WHAT IS NEEDED:
From the entries that follow, copy each line in which "Leipzig" appears.

SUPPLIED RECORDS:
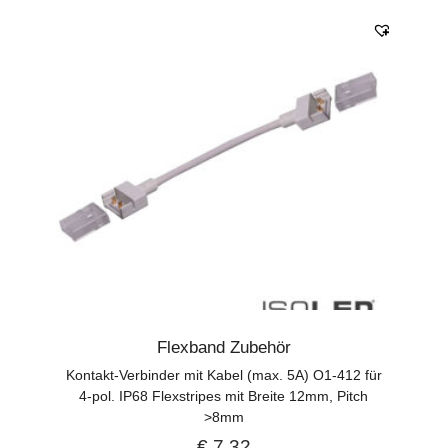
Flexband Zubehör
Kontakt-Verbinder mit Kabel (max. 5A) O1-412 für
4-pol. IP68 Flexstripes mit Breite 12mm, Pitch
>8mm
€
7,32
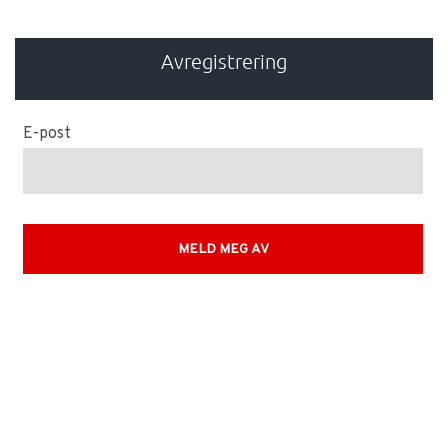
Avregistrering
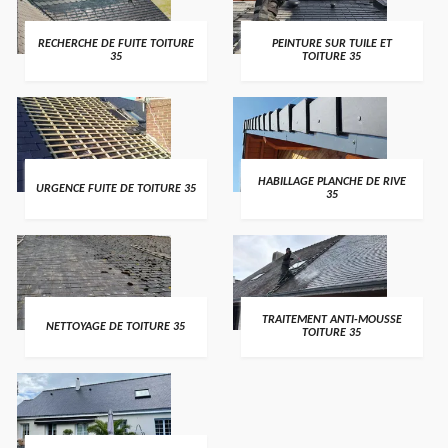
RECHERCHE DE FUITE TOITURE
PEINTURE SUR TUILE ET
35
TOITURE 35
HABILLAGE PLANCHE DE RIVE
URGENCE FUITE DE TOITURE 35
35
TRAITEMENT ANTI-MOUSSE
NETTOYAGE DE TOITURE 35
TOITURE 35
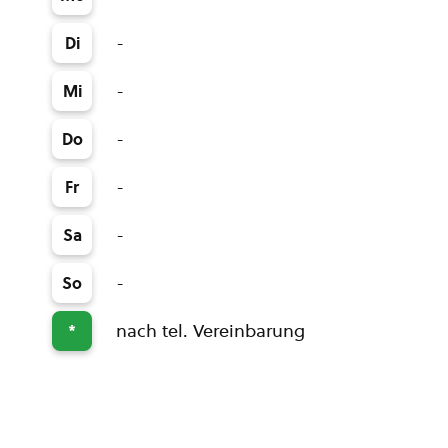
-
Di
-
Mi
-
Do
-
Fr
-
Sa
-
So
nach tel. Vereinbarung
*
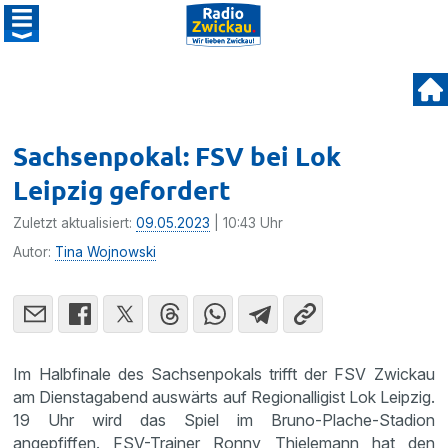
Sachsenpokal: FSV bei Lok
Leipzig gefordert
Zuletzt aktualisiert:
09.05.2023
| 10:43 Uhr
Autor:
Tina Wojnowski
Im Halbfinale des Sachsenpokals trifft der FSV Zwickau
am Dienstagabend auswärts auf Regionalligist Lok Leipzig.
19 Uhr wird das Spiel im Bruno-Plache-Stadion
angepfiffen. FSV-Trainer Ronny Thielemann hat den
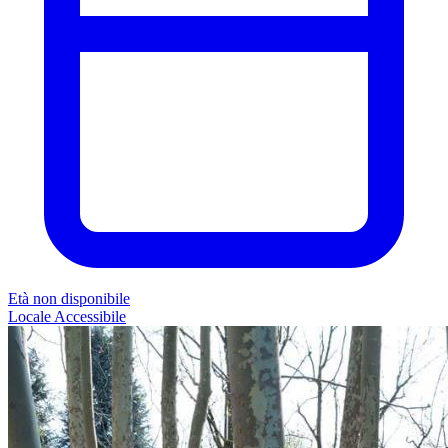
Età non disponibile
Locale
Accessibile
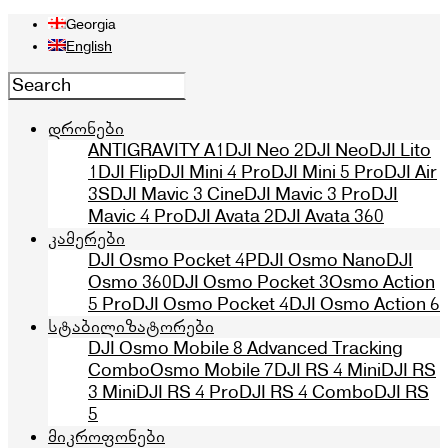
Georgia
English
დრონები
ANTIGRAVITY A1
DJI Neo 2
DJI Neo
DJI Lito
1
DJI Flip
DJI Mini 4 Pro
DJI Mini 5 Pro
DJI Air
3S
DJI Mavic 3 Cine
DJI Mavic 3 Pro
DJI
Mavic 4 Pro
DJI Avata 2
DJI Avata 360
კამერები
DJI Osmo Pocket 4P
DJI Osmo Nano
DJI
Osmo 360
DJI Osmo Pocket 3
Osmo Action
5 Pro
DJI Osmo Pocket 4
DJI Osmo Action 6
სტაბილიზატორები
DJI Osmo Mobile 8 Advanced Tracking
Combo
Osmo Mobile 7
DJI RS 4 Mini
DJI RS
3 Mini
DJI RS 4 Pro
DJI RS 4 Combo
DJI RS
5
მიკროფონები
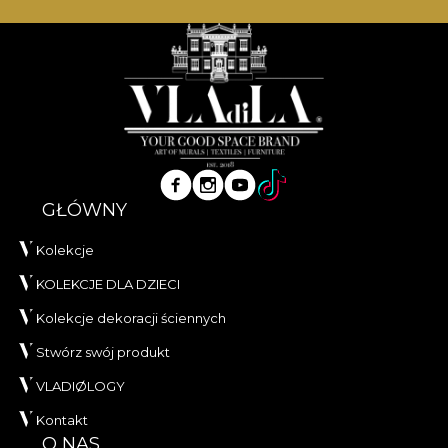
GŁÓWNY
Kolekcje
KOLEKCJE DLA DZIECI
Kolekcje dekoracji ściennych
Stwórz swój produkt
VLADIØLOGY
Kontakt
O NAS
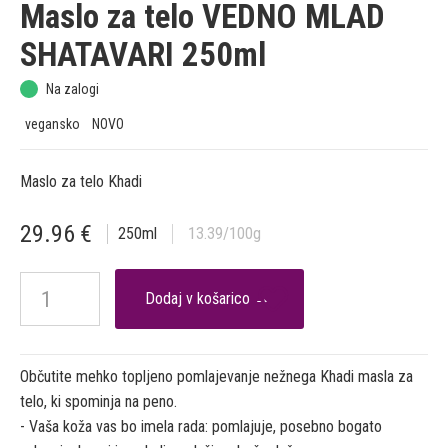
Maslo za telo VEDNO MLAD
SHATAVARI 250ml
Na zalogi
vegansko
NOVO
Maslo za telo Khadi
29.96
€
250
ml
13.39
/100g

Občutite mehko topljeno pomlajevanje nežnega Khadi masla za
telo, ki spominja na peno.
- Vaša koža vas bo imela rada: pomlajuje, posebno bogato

==

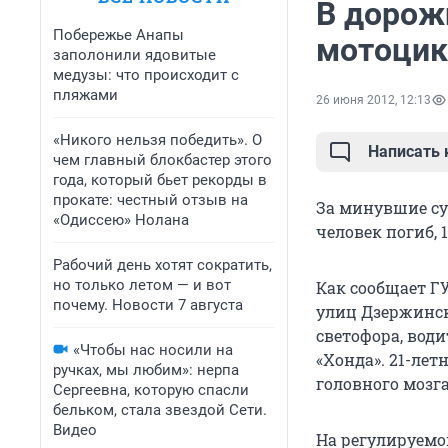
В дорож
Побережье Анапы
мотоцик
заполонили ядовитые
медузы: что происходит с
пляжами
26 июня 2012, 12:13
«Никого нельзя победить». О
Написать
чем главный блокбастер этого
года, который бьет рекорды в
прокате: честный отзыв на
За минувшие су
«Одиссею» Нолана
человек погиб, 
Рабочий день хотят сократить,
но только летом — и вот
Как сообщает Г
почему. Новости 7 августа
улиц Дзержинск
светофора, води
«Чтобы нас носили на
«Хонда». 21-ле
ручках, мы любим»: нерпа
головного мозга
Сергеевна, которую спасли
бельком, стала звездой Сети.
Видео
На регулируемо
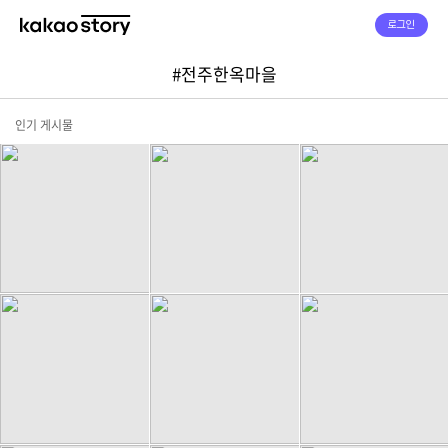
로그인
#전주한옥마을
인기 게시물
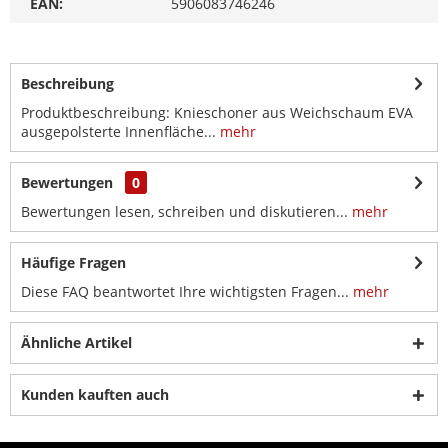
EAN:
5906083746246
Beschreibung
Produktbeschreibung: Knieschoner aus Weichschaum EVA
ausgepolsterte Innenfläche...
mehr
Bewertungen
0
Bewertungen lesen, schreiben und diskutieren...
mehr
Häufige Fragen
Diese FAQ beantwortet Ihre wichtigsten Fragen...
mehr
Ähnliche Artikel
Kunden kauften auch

--

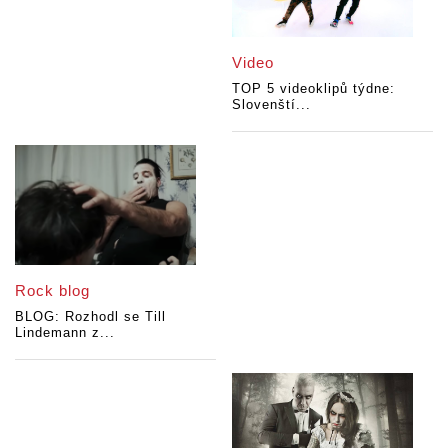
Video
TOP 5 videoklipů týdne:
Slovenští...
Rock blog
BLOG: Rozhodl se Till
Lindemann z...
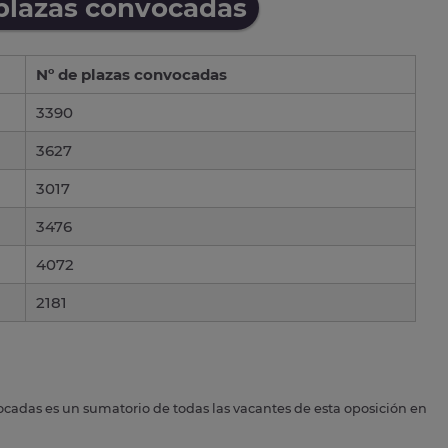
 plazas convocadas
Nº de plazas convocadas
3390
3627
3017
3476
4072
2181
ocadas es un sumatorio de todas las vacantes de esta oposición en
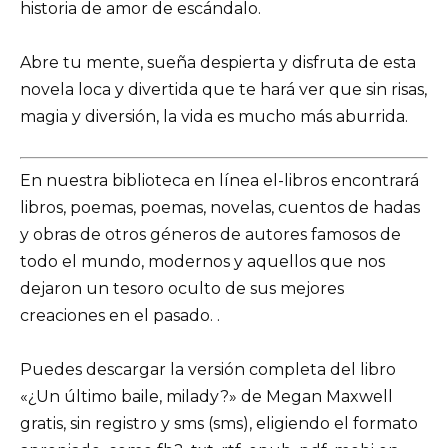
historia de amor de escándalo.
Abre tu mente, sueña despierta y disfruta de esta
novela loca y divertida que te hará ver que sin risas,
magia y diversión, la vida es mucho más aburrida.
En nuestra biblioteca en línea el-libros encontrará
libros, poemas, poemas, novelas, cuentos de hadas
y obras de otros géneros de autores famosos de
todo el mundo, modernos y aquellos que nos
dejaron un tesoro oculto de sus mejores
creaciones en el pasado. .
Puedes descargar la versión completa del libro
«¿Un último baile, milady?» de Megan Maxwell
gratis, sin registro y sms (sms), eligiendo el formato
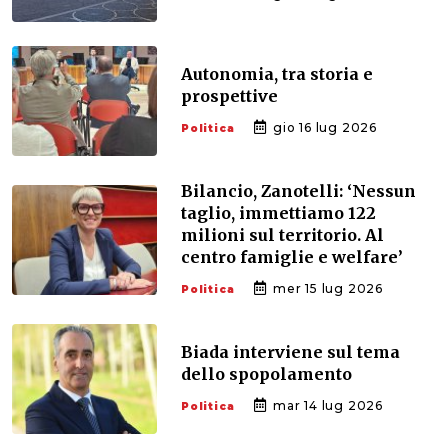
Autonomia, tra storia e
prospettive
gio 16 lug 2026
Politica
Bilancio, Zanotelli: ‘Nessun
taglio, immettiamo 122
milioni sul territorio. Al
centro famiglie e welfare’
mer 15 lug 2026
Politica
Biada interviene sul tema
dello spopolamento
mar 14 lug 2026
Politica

EXERCISE ANSWER:
Leipzig gefordert
am Dienstagabend auswärts auf Regionalligist Lok Leipzig.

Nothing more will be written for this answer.